**Selected text**:
-- Opening Marker --

Hello!
I have variable sequence lengths, so I need to pad and mask them to a fixed length of timesteps.
I was wondering how exactly the Bidirectional layer handles the masked timesteps when merging the outputs of the forward and backward LSTMs (the LSTM has return_sequences=True)?
For example, suppose an input sequence is [1.0, 2.0, 3.0]
, and I pad it to length-5 by using -1.0
to become [1.0, 2.0, 3.0, -1.0, -1.0]
. I use the Masking layer to mask the last two timesteps. I then feed the masked sequence to the Bidirectional(LSTM) like the following:
output = Bidirectional(LSTM(1, return_sequences=True))(masked_input)
Suppose the output of the forward LSTM is [0.1, 0.2, 0.3, 0.0, 0.0]
since the last two timesteps are masked, and the output of the backward LSTM is [0.0, 0.0, 0.4, 0.5, 0.6]
. If using concatenate mode, will the Bidirectional layer merge these two outputs like the following?

-- Closing Marker --

**Records**:
-- Opening Marker --

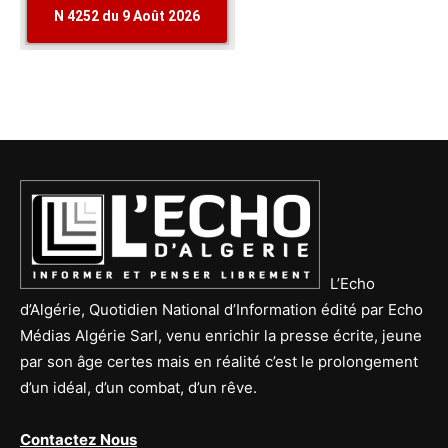
L’Echo
d’Algérie, Quotidien National d’Information édité par Echo
Médias Algérie Sarl, venu enrichir la presse écrite, jeune
par son âge certes mais en réalité c’est le prolongement
d’un idéal, d’un combat, d’un rêve.
Contactez Nous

-- Closing Marker --

**Set of tasks**:
1 – List every Keras layer that the Bidirectional LSTM post mentions by name.
2 – In the Bidirectional LSTM post, what value is used to pad the input sequence to length 5?
3 – Carry on the Bidirectional LSTM post from its final sentence.

**Expected results**:
1 – Masking, Bidirectional, LSTM

2 – -1.0

3 –
[[0.1, 0.0], [0.2, 0.0], [0.3, 0.4], [0.0, 0.5], [0.0, 0.6]]
Or will it merge them like the following?
[[0.1, 0.4], [0.2, 0.5], [0.3, 0.6], [0.0, 0.0] [0.0, 0.0]]
I hope it is the second case.
If it is the first case, the result would be different from directly using the input [1.0, 2.0, 3.0]
without padding and masking, and this is not what we want. Especially when the padding part is longer than the original sequence length (e.g. a length-3 sequence is padded to length-7), all the output values of LSTMs would be concatenated with 0.0.
I would appreciate your advice on how the Bidirectional layer does the merge in Keras when there are masked timesteps.
Thank you very much!